For the fourth day in a row, the USD/JPY is undergoing profit-taking after its recent gains. The buying and selling operations pushed the currency pair towards the 113.41 support, where it has settled near as of this writing. The gains of the bullish rebound pushed the USD/JPY towards the 114.70 resistance level, its highest since trading in 2018.
The strong gains of the US dollar in the Forex market were prompted by expectations that the US Federal Reserve will abandon its stimulus plans for the US economy to address the effects of the coronavirus, and the results of inflation data and the US labor market supported those expectations. On the other hand, Japan is facing a weak rate of vaccination against the pandemic, as well as signs of a slowing economy due to the energy crisis and disruption of global supply chains.
The US Markit Preliminary Manufacturing PMI for October fell from expectations at 60.3 with a reading of 59.2. On the other hand, the Services PMI beat expectations of 55.1 with a reading of 58.2, while the Composite PMI - which includes the manufacturing and services sectors together - beat expectations of 54.7 with a reading of 57.3. Last week's initial US jobless claims exceeded expectations by 300,000 with a reading of 290K while continuing claims for the previous week exceeded expectations by 2.55 million with a reading of 2.481 million.

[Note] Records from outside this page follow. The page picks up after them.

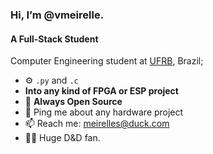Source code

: 
### Hi, I’m @vmeirelle. </p> 
#### A Full-Stack Student
Computer Engineering student at [UFRB](https://ufrb.edu.br), Brazil;<br>

- ⚙️ `.py` and `.c`
- **Into any kind of FPGA or ESP project**
- 🌱 **Always Open Source**
- 💬 Ping me about any hardware project
- 📫 Reach me: [meirelles@duck.com](meirelles@duck.com)
- 🧙‍♂️ Huge D&D fan.
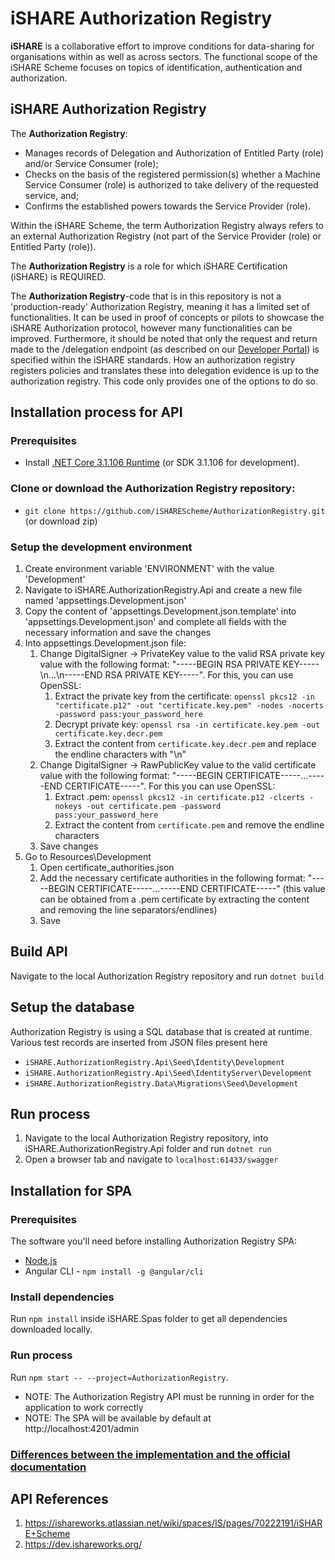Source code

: # iSHARE Authorization Registry

**iSHARE** is a collaborative effort to improve conditions for data-sharing for organisations within as well as across sectors. The functional scope of the iSHARE Scheme focuses on topics of identification, authentication and authorization.

## iSHARE Authorization Registry

The **Authorization Registry**:

- Manages records of Delegation and Authorization of Entitled Party (role) and/or Service Consumer (role);
- Checks on the basis of the registered permission(s) whether a Machine Service Consumer (role) is authorized to take delivery of the requested service, and;
- Confirms the established powers towards the Service Provider (role).

Within the iSHARE Scheme, the term Authorization Registry always refers to an external Authorization Registry (not part of the Service Provider (role) or Entitled Party (role)).

The **Authorization Registry** is a role for which iSHARE Certification (iSHARE) is REQUIRED.

The **Authorization Registry**-code that is in this repository is not a 'production-ready' Authorization Registry, meaning it has a limited set of functionalities. It can be used in proof of concepts or pilots to showcase the iSHARE Authorization protocol, however many functionalities can be improved. Furthermore, it should be noted that only the request and return made to the /delegation endpoint (as described on our [Developer Portal](https://dev.ishareworks.org)) is specified within the iSHARE standards. How  an authorization registry registers policies and translates these into delegation evidence is up to the authorization registry. This code only provides one of the options to do so.

## Installation process for API

### Prerequisites

- Install [.NET Core 3.1.106 Runtime](https://dotnet.microsoft.com/download/dotnet-core/3.1) (or SDK 3.1.106 for development).

### Clone or download the Authorization Registry repository:

- `git clone https://github.com/iSHAREScheme/AuthorizationRegistry.git` (or download zip)

### Setup the development environment

1. Create environment variable 'ENVIRONMENT' with the value 'Development'
2. Navigate to iSHARE.AuthorizationRegistry.Api and create a new file named 'appsettings.Development.json'
3. Copy the content of 'appsettings.Development.json.template' into 'appsettings.Development.json' and complete all fields with the necessary information and save the changes
4. Into appsettings.Development.json file: 
    1. Change DigitalSigner -> PrivateKey value to the valid RSA private key value with the following format: "-----BEGIN RSA PRIVATE KEY-----\n...\n-----END RSA PRIVATE KEY-----". For this, you can use OpenSSL:
        1. Extract the private key from the certificate: `openssl pkcs12 -in "certificate.p12" -out "certificate.key.pem" -nodes -nocerts -password pass:your_password_here`
        2. Decrypt private key: `openssl rsa -in certificate.key.pem -out certificate.key.decr.pem`
        3. Extract the content from `certificate.key.decr.pem` and replace the endline characters with "\n"
    2. Change DigitalSigner -> RawPublicKey value to the valid certificate value with the following format: "-----BEGIN CERTIFICATE-----...-----END CERTIFICATE-----". For this you can use OpenSSL:
        1. Extract .pem: `openssl pkcs12 -in certificate.p12 -clcerts -nokeys -out certificate.pem -password pass:your_password_here`
        2. Extract the content from `certificate.pem` and remove the endline characters
    3. Save changes
5. Go to Resources\Development
    1. Open certificate_authorities.json
    2. Add the necessary certificate authorities in the following format: "-----BEGIN CERTIFICATE-----...-----END CERTIFICATE-----" (this value can be obtained from a .pem certificate by extracting the content and removing the line separators/endlines)
    3. Save

## Build API

Navigate to the local Authorization Registry repository and run `dotnet build`

## Setup the database

Authorization Registry is using a SQL database that is created at runtime.
Various test records are inserted from JSON files present here

- `iSHARE.AuthorizationRegistry.Api\Seed\Identity\Development`
- `iSHARE.AuthorizationRegistry.Api\Seed\IdentityServer\Development`
- `iSHARE.AuthorizationRegistry.Data\Migrations\Seed\Development`

## Run process

1. Navigate to the local Authorization Registry repository, into iSHARE.AuthorizationRegistry.Api folder and run `dotnet run`
2. Open a browser tab and navigate to `localhost:61433/swagger`

## Installation for SPA

### Prerequisites

The software you'll need before installing Authorization Registry SPA:

- [Node.js](https://nodejs.org/en/)
- Angular CLI - `npm install -g @angular/cli`

### Install dependencies

Run `npm install` inside iSHARE.Spas folder to get all dependencies downloaded locally.

### Run process

Run `npm start -- --project=AuthorizationRegistry`.

- NOTE: The Authorization Registry API must be running in order for the application to work correctly
- NOTE: The SPA will be available by default at http://localhost:4201/admin

### [Differences between the implementation and the official documentation](Differences.md)

## API References

1. https://ishareworks.atlassian.net/wiki/spaces/IS/pages/70222191/iSHARE+Scheme
2. https://dev.ishareworks.org/
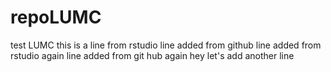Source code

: # repoLUMC
test LUMC
this is a line from rstudio
line added from github
line added from rstudio again 
line added from git hub again
hey let's add another line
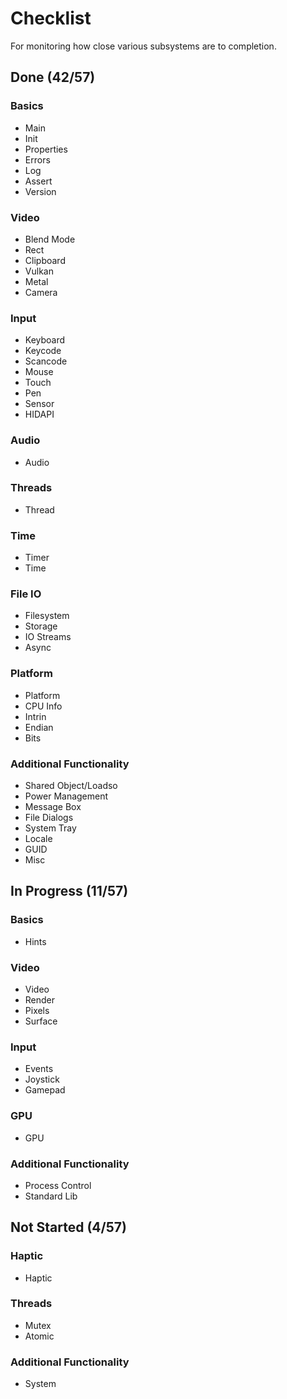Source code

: # Checklist
For monitoring how close various subsystems are to completion.

## Done (42/57)

### Basics
* Main
* Init
* Properties
* Errors
* Log
* Assert
* Version

### Video
* Blend Mode
* Rect
* Clipboard
* Vulkan
* Metal
* Camera

### Input
* Keyboard
* Keycode
* Scancode
* Mouse
* Touch
* Pen
* Sensor
* HIDAPI

### Audio
* Audio

### Threads
* Thread

### Time
* Timer
* Time

### File IO
* Filesystem
* Storage
* IO Streams
* Async

### Platform
* Platform
* CPU Info
* Intrin
* Endian
* Bits

### Additional Functionality
* Shared Object/Loadso
* Power Management
* Message Box
* File Dialogs
* System Tray
* Locale
* GUID
* Misc

## In Progress (11/57)

### Basics
* Hints

### Video
* Video
* Render
* Pixels
* Surface

### Input
* Events
* Joystick
* Gamepad

### GPU
* GPU

### Additional Functionality
* Process Control
* Standard Lib

## Not Started (4/57)

### Haptic
* Haptic

### Threads
* Mutex
* Atomic

### Additional Functionality
* System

On the other hand, the White House is considering a tax on the investment income of billionaires — fewer than 1,000 of the wealthiest Americans with at least $1 billion in assets. It also floated a 15% minimum corporate tax rate designed to ensure all companies pay what Biden calls their "fair share" — despite the fact that the top 1% already pay 40% of the country's tax revenue. Democrats initially planned that Biden's package would include $3.5 trillion in spending and tax initiatives over 10 years. But the demands of the moderates led by Manchin and Sinema to contain costs mean its final price could be less than $2 trillion.

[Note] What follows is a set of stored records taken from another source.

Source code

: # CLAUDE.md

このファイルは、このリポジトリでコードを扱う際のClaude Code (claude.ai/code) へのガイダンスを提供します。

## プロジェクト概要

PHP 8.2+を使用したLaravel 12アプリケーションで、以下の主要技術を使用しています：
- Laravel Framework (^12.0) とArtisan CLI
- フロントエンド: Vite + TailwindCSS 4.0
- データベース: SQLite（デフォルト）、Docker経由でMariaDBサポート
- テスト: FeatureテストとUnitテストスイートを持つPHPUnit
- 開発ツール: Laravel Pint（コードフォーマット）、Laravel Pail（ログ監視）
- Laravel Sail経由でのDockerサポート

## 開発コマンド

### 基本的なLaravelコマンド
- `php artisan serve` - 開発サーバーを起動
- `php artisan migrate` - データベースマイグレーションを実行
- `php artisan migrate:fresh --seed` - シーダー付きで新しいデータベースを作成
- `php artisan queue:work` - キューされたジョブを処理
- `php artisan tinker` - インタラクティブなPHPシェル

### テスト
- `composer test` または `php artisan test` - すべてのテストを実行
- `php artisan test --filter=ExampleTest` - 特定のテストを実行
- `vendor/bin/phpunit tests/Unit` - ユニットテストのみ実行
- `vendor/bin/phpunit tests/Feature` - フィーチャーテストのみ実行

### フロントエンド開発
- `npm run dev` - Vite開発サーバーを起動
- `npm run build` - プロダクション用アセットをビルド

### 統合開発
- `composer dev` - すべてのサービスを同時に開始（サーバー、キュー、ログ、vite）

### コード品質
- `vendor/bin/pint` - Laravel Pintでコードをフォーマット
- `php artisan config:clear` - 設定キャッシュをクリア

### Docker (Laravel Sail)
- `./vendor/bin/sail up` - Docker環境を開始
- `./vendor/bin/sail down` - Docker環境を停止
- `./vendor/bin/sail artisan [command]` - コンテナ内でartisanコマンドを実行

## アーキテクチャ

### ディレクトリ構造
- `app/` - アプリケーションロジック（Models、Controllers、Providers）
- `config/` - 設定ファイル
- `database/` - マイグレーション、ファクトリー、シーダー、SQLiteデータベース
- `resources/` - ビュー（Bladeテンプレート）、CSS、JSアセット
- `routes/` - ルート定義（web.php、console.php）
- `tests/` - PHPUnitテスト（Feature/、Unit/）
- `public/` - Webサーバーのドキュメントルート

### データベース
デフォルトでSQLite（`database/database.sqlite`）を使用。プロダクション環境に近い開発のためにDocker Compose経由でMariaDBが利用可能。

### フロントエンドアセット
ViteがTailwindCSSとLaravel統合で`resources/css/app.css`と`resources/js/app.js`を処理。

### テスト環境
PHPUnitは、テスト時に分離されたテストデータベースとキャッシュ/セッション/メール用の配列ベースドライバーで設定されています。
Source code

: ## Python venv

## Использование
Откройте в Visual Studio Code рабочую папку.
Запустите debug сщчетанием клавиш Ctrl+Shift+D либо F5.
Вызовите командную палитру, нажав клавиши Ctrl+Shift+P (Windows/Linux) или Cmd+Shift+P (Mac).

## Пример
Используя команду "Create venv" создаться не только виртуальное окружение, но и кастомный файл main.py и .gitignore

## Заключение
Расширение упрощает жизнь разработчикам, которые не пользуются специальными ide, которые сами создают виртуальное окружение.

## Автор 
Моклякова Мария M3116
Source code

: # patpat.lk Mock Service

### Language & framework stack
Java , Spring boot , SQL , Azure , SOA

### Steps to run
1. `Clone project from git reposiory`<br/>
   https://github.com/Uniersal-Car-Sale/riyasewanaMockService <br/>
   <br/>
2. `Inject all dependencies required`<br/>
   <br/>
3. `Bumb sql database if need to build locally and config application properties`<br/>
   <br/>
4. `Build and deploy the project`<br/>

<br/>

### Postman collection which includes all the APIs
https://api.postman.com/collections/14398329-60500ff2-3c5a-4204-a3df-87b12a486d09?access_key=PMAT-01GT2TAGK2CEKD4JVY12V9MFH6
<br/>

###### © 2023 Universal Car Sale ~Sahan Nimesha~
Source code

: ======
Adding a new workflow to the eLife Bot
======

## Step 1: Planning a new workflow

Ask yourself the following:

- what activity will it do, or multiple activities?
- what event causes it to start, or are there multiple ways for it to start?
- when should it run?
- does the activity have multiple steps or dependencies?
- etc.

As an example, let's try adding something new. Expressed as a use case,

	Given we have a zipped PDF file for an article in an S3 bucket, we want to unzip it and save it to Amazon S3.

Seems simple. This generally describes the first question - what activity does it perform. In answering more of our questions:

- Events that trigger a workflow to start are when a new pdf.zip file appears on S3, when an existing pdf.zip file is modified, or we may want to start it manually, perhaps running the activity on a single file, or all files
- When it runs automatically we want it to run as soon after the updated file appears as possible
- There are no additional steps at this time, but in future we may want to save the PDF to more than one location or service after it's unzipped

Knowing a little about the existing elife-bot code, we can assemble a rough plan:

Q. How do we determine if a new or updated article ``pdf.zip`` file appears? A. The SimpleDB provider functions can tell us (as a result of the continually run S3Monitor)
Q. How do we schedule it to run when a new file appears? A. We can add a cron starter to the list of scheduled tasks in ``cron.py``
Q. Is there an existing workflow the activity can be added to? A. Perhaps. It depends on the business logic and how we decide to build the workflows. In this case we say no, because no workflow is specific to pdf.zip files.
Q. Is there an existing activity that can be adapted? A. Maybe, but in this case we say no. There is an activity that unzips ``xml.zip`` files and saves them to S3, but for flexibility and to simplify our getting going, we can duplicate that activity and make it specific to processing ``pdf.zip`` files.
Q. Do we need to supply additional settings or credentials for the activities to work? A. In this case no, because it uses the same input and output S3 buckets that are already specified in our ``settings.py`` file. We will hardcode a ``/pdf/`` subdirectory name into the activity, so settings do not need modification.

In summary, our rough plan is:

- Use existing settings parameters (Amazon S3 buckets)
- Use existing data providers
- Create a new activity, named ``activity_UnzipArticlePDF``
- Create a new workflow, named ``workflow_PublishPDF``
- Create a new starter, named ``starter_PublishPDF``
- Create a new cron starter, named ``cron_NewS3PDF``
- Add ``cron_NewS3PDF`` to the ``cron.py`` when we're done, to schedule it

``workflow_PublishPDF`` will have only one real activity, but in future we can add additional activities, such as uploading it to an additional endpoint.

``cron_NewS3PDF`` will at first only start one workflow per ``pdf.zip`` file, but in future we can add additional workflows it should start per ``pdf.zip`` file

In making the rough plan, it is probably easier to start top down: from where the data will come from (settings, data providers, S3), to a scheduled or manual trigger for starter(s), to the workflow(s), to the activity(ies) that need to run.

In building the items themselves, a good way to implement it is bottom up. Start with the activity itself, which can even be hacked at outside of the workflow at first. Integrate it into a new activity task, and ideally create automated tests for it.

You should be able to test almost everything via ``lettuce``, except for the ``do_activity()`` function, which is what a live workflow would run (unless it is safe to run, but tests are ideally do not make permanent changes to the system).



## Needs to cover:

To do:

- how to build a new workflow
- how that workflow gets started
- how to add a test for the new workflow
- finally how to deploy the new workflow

A weak Japanese yen is usually a boon to the export-oriented Japanese economy. But when combined with rising crude oil and raw materials prices, it leaves the economy facing a double whammy that is set to impede economic recovery from the pandemic. The yen's recent slide to a nearly four-year low against the US dollar coupled with US oil prices rising to a seven-year high threatens to cut household spending even as the impact of COVID-19 continues to be felt. The combination is also set to make the difference between companies that have enjoyed a recovery from the fallout from the pandemic and those that have not, economists say.
The weak yen has pushed up prices for imported products such as oil, putting Japan at serious risk at a time when the resource-scarce country saw import prices rise at the fastest pace in four decades last month. Wholesale prices also rose sharply, testing the affordability of Japanese companies that chose to absorb higher costs rather than pass them on to consumers. Some food and gasoline prices are already starting to rise to put pressure on consumer spending.

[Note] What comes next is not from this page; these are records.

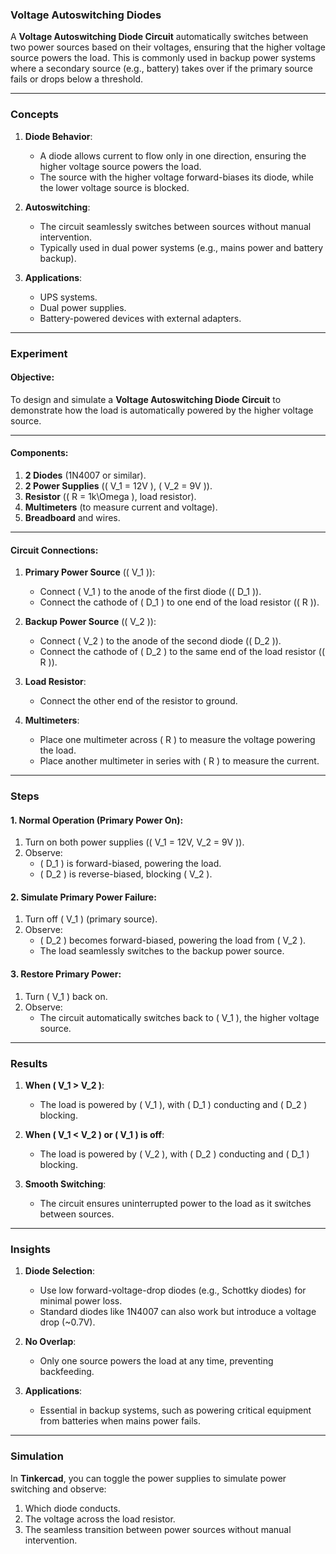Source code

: ### **Voltage Autoswitching Diodes**

A **Voltage Autoswitching Diode Circuit** automatically switches between two power sources based on their voltages, ensuring that the higher voltage source powers the load. This is commonly used in backup power systems where a secondary source (e.g., battery) takes over if the primary source fails or drops below a threshold.

---

### Concepts
1. **Diode Behavior**:
   - A diode allows current to flow only in one direction, ensuring the higher voltage source powers the load.
   - The source with the higher voltage forward-biases its diode, while the lower voltage source is blocked.

2. **Autoswitching**:
   - The circuit seamlessly switches between sources without manual intervention.
   - Typically used in dual power systems (e.g., mains power and battery backup).

3. **Applications**:
   - UPS systems.
   - Dual power supplies.
   - Battery-powered devices with external adapters.

---

### Experiment

#### **Objective**:
To design and simulate a **Voltage Autoswitching Diode Circuit** to demonstrate how the load is automatically powered by the higher voltage source.

---

#### **Components**:
1. **2 Diodes** (1N4007 or similar).
2. **2 Power Supplies** (\( V_1 = 12V \), \( V_2 = 9V \)).
3. **Resistor** (\( R = 1k\Omega \), load resistor).
4. **Multimeters** (to measure current and voltage).
5. **Breadboard** and wires.

---

#### **Circuit Connections**:

1. **Primary Power Source** (\( V_1 \)):
   - Connect \( V_1 \) to the anode of the first diode (\( D_1 \)).
   - Connect the cathode of \( D_1 \) to one end of the load resistor (\( R \)).

2. **Backup Power Source** (\( V_2 \)):
   - Connect \( V_2 \) to the anode of the second diode (\( D_2 \)).
   - Connect the cathode of \( D_2 \) to the same end of the load resistor (\( R \)).

3. **Load Resistor**:
   - Connect the other end of the resistor to ground.

4. **Multimeters**:
   - Place one multimeter across \( R \) to measure the voltage powering the load.
   - Place another multimeter in series with \( R \) to measure the current.

---

### Steps

#### **1. Normal Operation (Primary Power On)**:
1. Turn on both power supplies (\( V_1 = 12V, V_2 = 9V \)).
2. Observe:
   - \( D_1 \) is forward-biased, powering the load.
   - \( D_2 \) is reverse-biased, blocking \( V_2 \).

#### **2. Simulate Primary Power Failure**:
1. Turn off \( V_1 \) (primary source).
2. Observe:
   - \( D_2 \) becomes forward-biased, powering the load from \( V_2 \).
   - The load seamlessly switches to the backup power source.

#### **3. Restore Primary Power**:
1. Turn \( V_1 \) back on.
2. Observe:
   - The circuit automatically switches back to \( V_1 \), the higher voltage source.

---

### Results

1. **When \( V_1 > V_2 \)**:
   - The load is powered by \( V_1 \), with \( D_1 \) conducting and \( D_2 \) blocking.

2. **When \( V_1 < V_2 \) or \( V_1 \) is off**:
   - The load is powered by \( V_2 \), with \( D_2 \) conducting and \( D_1 \) blocking.

3. **Smooth Switching**:
   - The circuit ensures uninterrupted power to the load as it switches between sources.

---

### Insights

1. **Diode Selection**:
   - Use low forward-voltage-drop diodes (e.g., Schottky diodes) for minimal power loss.
   - Standard diodes like 1N4007 can also work but introduce a voltage drop (~0.7V).

2. **No Overlap**:
   - Only one source powers the load at any time, preventing backfeeding.

3. **Applications**:
   - Essential in backup systems, such as powering critical equipment from batteries when mains power fails.

---

### Simulation
In **Tinkercad**, you can toggle the power supplies to simulate power switching and observe:
1. Which diode conducts.
2. The voltage across the load resistor.
3. The seamless transition between power sources without manual intervention.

Technical analysis of the pair
In the near term, according to the performance on the hourly chart, it appears that the USD/JPY is trading within the formation of a descending channel. This indicates significant short-term bearish momentum in market sentiment. Therefore, the bears will look to extend the current declines towards 113.25 or lower to the 112.98 support. On the other hand, the bulls will target potential bounces around 113.71 or higher at 113.98.
In the long term, and according to the performance on the daily chart, it appears that the USD/JPY is trading within the formation of a sharp bullish channel. This indicates a strong long-term bullish momentum in market sentiment. Therefore, the bulls will look to ride the current ascending wave towards the 114.51 resistance or above to the resistance 115.80. On the other hand, the bears will target long-term pullbacks at around support 112.26 or lower at support 110.93.